Methane is the main component of natural gas, and it’s a potent greenhouse gas that contributes to global climate change. Speaking at a meeting of the Department of Environmental Protection’s Air Quality Technical Advisory Committee, Secretary John Quigley called climate change an existential threat to the state.
“We need to take decisive action,” he said. “It is very plain that if the climate benefits of generating electricity from natural gas are to be realized, we have to minimize methane emissions.”
The DEP is creating a new general permit for unconventional (or Marcellus Shale) wellpads, which it hopes to complete this year. The agency is also drafting new regulations to curb leaks from existing sources such as compressor stations and wellpads, which Quigley expects will be finalized by the end of 2017.
The permit changes under consideration include things like a five-day timeline for companies to attempt to repair leaks after they are detected, tighter controls of volatile organic compounds, and dust reduction measures. DEP is also seeking to establish a list of best management practices for leak detection and repair along production, gathering, transmission, and distribution lines.
During the public comment period, representatives from environmental groups and concerned citizens who live near gas infrastructure praised the DEP’s efforts. Michelle Obid of Valencia, Butler County spoke on behalf of the Mars Parent Group, which has fought efforts by a gas company to place a wellpad near her children’s school.
“There is no excuse not to do everything possible to reduce the dangerous pollution from unconventional natural gas extraction,” Obid told the committee. “Please make these new methane regulations strong and meaningful.”
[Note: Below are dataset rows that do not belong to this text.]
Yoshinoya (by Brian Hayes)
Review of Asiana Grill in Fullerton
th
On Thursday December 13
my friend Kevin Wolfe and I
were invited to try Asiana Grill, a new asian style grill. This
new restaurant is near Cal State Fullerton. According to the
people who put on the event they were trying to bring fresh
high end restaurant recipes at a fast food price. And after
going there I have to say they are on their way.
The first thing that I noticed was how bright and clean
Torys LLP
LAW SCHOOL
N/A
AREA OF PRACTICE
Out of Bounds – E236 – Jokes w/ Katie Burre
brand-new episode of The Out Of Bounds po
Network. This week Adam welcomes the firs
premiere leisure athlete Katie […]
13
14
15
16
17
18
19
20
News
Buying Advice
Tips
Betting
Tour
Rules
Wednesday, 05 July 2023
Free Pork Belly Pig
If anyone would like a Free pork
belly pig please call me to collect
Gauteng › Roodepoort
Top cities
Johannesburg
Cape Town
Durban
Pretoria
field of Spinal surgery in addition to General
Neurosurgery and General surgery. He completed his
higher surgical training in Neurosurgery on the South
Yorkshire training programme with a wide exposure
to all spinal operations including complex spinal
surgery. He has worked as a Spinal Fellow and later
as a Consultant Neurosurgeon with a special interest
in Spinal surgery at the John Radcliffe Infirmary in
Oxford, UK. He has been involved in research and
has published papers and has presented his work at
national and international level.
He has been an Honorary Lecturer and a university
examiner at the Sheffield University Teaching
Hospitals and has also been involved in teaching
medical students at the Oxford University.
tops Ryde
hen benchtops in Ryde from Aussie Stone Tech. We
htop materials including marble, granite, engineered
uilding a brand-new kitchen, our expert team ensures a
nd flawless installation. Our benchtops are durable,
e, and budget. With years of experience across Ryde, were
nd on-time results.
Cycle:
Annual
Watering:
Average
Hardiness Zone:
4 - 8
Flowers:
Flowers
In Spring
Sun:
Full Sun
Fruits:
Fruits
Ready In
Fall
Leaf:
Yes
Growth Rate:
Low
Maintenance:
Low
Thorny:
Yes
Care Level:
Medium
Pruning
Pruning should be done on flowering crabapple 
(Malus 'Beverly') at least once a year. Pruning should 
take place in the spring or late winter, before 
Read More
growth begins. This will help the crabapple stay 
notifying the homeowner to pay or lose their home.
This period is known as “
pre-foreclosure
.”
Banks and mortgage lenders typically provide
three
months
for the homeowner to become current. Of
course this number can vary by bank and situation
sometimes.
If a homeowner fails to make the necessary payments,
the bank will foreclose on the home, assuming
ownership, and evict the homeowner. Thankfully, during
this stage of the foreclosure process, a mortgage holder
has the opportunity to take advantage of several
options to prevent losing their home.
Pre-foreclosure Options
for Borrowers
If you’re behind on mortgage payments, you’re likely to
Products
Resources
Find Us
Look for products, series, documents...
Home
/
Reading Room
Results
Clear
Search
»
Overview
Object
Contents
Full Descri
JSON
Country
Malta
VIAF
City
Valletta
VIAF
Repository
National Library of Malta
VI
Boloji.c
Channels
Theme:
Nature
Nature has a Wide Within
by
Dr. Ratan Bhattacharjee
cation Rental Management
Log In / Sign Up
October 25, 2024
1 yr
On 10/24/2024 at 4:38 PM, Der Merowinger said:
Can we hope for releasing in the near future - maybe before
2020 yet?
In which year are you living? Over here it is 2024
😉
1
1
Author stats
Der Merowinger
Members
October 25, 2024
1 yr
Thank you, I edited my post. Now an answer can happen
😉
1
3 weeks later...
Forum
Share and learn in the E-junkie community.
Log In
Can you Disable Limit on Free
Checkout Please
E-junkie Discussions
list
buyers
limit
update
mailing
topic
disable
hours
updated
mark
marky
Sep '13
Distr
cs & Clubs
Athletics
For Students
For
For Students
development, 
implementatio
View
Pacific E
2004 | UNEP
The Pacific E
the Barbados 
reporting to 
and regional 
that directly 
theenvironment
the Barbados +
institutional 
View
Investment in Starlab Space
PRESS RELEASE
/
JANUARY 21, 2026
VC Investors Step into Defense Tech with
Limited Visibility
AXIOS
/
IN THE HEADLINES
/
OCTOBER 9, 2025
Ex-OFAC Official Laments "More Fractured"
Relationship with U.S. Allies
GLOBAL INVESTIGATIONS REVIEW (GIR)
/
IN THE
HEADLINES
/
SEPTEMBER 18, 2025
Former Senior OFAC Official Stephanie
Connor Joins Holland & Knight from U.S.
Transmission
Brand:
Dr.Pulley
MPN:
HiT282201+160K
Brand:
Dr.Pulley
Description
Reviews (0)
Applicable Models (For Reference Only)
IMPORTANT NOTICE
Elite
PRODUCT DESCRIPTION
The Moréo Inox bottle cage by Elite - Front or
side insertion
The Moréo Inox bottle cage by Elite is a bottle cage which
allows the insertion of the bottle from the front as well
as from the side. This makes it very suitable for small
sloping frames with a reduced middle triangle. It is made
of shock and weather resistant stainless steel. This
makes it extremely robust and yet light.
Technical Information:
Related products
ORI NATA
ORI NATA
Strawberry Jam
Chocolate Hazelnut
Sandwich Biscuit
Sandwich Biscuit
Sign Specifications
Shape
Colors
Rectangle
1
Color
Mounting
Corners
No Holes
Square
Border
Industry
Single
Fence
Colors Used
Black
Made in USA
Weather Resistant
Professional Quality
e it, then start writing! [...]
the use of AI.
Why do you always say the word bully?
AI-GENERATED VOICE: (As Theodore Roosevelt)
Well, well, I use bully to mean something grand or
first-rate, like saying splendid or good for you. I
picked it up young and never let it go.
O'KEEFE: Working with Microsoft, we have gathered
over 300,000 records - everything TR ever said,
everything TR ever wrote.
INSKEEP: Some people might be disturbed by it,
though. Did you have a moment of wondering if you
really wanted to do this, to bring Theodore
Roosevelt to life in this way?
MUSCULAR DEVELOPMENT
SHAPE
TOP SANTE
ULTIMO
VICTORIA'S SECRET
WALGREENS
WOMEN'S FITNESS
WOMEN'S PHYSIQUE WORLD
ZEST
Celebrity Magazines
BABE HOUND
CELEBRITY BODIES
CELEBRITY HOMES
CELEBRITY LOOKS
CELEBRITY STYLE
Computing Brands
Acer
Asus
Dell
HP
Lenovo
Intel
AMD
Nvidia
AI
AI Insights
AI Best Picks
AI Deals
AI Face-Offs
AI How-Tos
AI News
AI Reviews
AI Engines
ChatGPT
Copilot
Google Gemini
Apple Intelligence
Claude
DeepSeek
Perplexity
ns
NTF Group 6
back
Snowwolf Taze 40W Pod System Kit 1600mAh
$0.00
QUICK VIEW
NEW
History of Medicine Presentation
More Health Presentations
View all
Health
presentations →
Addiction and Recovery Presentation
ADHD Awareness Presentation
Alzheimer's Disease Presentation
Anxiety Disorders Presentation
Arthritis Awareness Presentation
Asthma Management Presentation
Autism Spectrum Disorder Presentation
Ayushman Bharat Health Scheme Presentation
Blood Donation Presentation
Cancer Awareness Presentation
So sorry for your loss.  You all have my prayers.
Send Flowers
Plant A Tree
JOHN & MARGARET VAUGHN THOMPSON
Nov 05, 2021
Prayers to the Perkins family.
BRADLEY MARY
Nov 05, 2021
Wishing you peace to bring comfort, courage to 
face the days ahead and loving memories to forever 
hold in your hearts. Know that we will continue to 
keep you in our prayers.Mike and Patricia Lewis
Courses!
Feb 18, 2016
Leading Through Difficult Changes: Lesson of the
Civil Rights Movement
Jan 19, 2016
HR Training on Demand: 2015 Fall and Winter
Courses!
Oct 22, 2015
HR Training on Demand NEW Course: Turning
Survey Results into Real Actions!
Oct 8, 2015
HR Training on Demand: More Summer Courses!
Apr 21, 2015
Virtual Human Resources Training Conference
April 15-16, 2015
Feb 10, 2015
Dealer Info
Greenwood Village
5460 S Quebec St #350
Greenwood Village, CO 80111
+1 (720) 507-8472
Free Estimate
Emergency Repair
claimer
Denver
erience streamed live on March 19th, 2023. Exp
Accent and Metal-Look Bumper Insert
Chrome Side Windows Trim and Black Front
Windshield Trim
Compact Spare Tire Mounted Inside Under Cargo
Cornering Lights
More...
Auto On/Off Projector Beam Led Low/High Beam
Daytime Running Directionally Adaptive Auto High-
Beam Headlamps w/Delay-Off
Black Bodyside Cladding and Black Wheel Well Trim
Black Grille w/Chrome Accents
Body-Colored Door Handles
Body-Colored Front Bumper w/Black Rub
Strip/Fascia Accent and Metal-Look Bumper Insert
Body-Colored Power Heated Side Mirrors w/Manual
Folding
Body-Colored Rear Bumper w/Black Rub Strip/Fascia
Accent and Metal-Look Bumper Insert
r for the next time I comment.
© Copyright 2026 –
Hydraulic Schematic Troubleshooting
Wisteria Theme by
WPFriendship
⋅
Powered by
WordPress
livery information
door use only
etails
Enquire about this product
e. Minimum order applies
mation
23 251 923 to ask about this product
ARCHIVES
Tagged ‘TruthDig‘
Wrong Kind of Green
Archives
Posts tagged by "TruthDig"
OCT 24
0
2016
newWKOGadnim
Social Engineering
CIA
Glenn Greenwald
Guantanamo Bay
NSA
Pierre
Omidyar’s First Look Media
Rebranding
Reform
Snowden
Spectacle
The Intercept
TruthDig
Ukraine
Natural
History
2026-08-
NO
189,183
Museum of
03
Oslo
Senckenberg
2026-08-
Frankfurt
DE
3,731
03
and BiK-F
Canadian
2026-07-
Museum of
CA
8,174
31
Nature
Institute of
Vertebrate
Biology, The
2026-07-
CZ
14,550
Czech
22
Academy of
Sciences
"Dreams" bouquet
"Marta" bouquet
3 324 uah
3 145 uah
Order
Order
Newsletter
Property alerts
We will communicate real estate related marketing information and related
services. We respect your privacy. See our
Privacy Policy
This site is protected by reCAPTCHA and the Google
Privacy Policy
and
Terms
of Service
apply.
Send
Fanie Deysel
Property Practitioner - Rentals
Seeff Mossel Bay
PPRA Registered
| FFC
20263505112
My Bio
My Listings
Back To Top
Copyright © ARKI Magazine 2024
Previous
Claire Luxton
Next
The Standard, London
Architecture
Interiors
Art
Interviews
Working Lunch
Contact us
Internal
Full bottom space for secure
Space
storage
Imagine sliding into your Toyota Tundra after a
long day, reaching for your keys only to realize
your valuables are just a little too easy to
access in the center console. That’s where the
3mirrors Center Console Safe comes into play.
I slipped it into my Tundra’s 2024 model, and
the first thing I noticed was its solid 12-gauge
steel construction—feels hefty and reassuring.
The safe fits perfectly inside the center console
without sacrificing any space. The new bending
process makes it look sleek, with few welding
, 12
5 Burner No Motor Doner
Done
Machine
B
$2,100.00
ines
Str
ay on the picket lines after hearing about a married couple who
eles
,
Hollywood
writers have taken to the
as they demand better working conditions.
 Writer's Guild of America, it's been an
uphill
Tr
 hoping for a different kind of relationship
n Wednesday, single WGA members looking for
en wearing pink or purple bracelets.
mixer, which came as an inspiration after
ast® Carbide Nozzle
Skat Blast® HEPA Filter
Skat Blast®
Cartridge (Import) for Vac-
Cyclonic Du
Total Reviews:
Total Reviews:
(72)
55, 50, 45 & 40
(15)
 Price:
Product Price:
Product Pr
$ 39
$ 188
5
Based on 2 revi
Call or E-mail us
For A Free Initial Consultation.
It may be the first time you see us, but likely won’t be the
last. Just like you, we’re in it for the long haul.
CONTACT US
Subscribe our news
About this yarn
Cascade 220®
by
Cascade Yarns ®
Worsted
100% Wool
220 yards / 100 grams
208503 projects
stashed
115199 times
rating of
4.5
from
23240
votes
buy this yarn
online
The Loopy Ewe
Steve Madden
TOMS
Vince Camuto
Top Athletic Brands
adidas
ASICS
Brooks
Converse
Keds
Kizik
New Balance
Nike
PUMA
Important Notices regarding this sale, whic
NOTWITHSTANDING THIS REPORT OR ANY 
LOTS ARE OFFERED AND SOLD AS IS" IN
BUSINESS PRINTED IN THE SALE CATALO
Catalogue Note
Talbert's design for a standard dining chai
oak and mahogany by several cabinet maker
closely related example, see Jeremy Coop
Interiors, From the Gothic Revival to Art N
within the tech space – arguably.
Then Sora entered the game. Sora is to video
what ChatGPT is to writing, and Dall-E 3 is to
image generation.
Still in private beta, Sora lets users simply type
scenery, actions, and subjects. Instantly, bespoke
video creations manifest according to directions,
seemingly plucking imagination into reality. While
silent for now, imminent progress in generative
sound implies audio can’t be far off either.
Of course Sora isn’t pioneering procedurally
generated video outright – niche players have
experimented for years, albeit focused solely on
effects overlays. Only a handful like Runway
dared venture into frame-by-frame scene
Aaron Jacobs-Smith is an attorney with the Clean Air Council. He also praised the methane strategy but remains concerned the new rules don’t address the older, conventional industry, nor the methane leaking from Pennsylvania’s thousands of orphaned and abandoned wells.
“It is something we’ve talked about a lot in the environmental community,” he said. “There are some studies that have looked at rates of emissions from abandoned wells and found that’s a pretty significant source of emissions. It’s definitely something we hope DEP will address.”